DATASET |
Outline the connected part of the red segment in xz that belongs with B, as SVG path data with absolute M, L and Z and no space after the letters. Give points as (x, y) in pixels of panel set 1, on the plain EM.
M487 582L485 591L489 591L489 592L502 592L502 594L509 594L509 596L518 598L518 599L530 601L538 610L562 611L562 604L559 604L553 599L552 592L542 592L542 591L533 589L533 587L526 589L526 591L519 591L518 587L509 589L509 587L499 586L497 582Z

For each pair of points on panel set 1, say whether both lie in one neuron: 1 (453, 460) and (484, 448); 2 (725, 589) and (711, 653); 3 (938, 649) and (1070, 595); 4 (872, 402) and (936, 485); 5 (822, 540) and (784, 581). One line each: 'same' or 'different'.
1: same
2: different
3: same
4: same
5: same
...
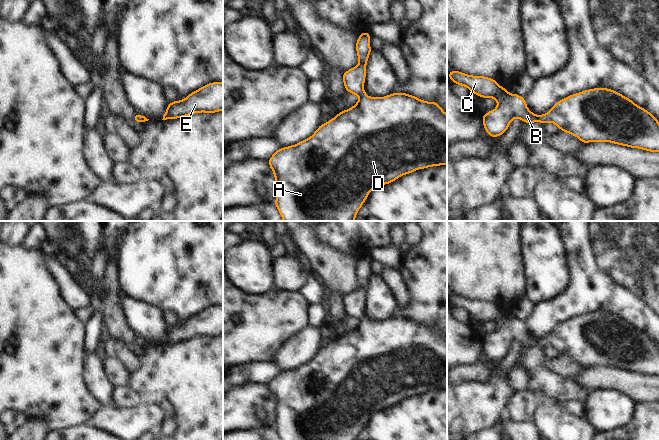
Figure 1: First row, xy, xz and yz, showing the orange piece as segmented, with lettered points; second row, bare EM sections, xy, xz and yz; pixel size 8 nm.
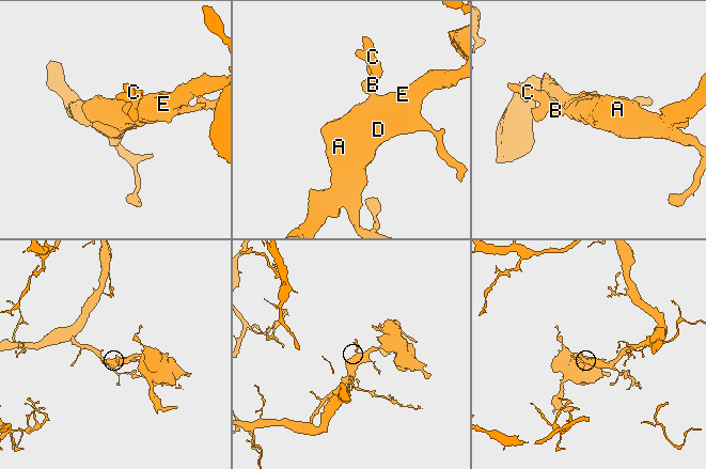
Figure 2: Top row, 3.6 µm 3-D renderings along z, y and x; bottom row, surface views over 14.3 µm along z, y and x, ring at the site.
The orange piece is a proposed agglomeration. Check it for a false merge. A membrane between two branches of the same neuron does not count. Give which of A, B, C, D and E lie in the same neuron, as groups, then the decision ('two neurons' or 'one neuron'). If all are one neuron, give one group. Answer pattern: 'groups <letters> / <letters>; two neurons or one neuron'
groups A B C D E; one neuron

INSTRUCTIONS FOR THE TASK | Each line above with the word "Figure" must be returned.

RESPONSE BOX |
Figure 1: First row, xy, xz and yz, showing the orange piece as segmented, with lettered points; second row, bare EM sections, xy, xz and yz; pixel size 8 nm.
Figure 2: Top row, 3.6 µm 3-D renderings along z, y and x; bottom row, surface views over 14.3 µm along z, y and x, ring at the site.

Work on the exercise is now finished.